The chicken that came home to roost

Many would consider Paul Hogan got what he deserved. He called his teacher "a black bastard" and got three straps on the hand for it.

That was 17 years ago. But the 30-year-old former Catholic schoolboy got the last laugh when he was awarded a massive $NZ3.1 million payout for the beating. An Australian jury found it was neither moderate nor reasonable and ordered the Catholic Church to pay up.

The award is likely to be appealed by the Church, which sees the sum as manifestly excessive and opening up the way to a host of litigation from other victims of corporal punishment.

Corporal punishment was permitted in New Zealand schools until 1990 when Parliament, on a conscience vote, abolished the practice. Most MPs, and schools, had already decided that corporal punishment was an archaic way of dealing with misbehaviour. In 1985 a survey showed that 75 per cent of schools had already decided to stop using the cane. They had found that other methods of enforcing discipline were just as effective and didn't involve violence.

Today most New Zealanders now consider violence to children to be abhorrent and in most cases counter-productive. There are better ways to encourage good behaviour, and adults who beat youngsters are now likely to end up in court.

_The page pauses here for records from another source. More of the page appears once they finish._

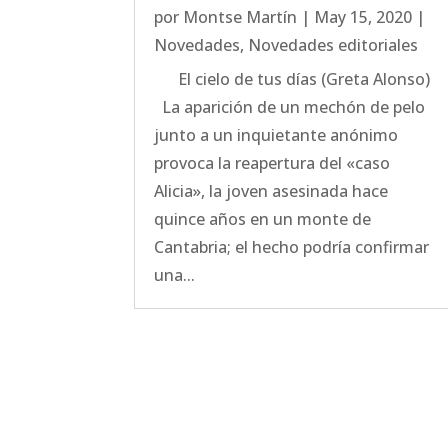
por
Montse Martín
|
May 15, 2020
|
Novedades
,
Novedades editoriales
El cielo de tus días (Greta Alonso)
La aparición de un mechón de pelo
junto a un inquietante anónimo
provoca la reapertura del «caso
Alicia», la joven asesinada hace
quince años en un monte de
Cantabria; el hecho podría confirmar
una...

But the climate used to be a little different. Most of those at school until the 1980s would have come into contact with the cane or the strap at some stage. It was the norm. Corporal punishment was considered acceptable -- and accepted by most who received it. Six of the best or a strap across the palm was a short, sharp shock, the bruises worn as a badge of courage, more notches on the belt.

For others, though, it was humiliating and unfair, no doubt affecting the way they felt about education and authority for the rest of their lives.

Most people never forget an injustice against them. One retired Taranaki farmer found that to his cost in December last year. He was successfully prosecuted for raping his sister-in-law more than 50 years earlier, the oldest case ever taken to court in this country.

The Taranaki action, the Australian strapping case, the continued pleas by former World War II prisoners of war for compensation from the Japanese are proof that time doesn't necessarily heal if the wound is deep enough. The Waitangi Tribunal has been dealing with grievances from Maori that go back generations.

New Zealand has no statute of limitations so there is no automatic cutoff point for prosecutions. Like Paul Hogan there is bound to be someone somewhere in this country who still feels aggrieved about a caning or some other incident that happened in the past. Hogan's success in the Australian courts could be sufficient encouragement for them to bring a similar action on this side of the Tasman.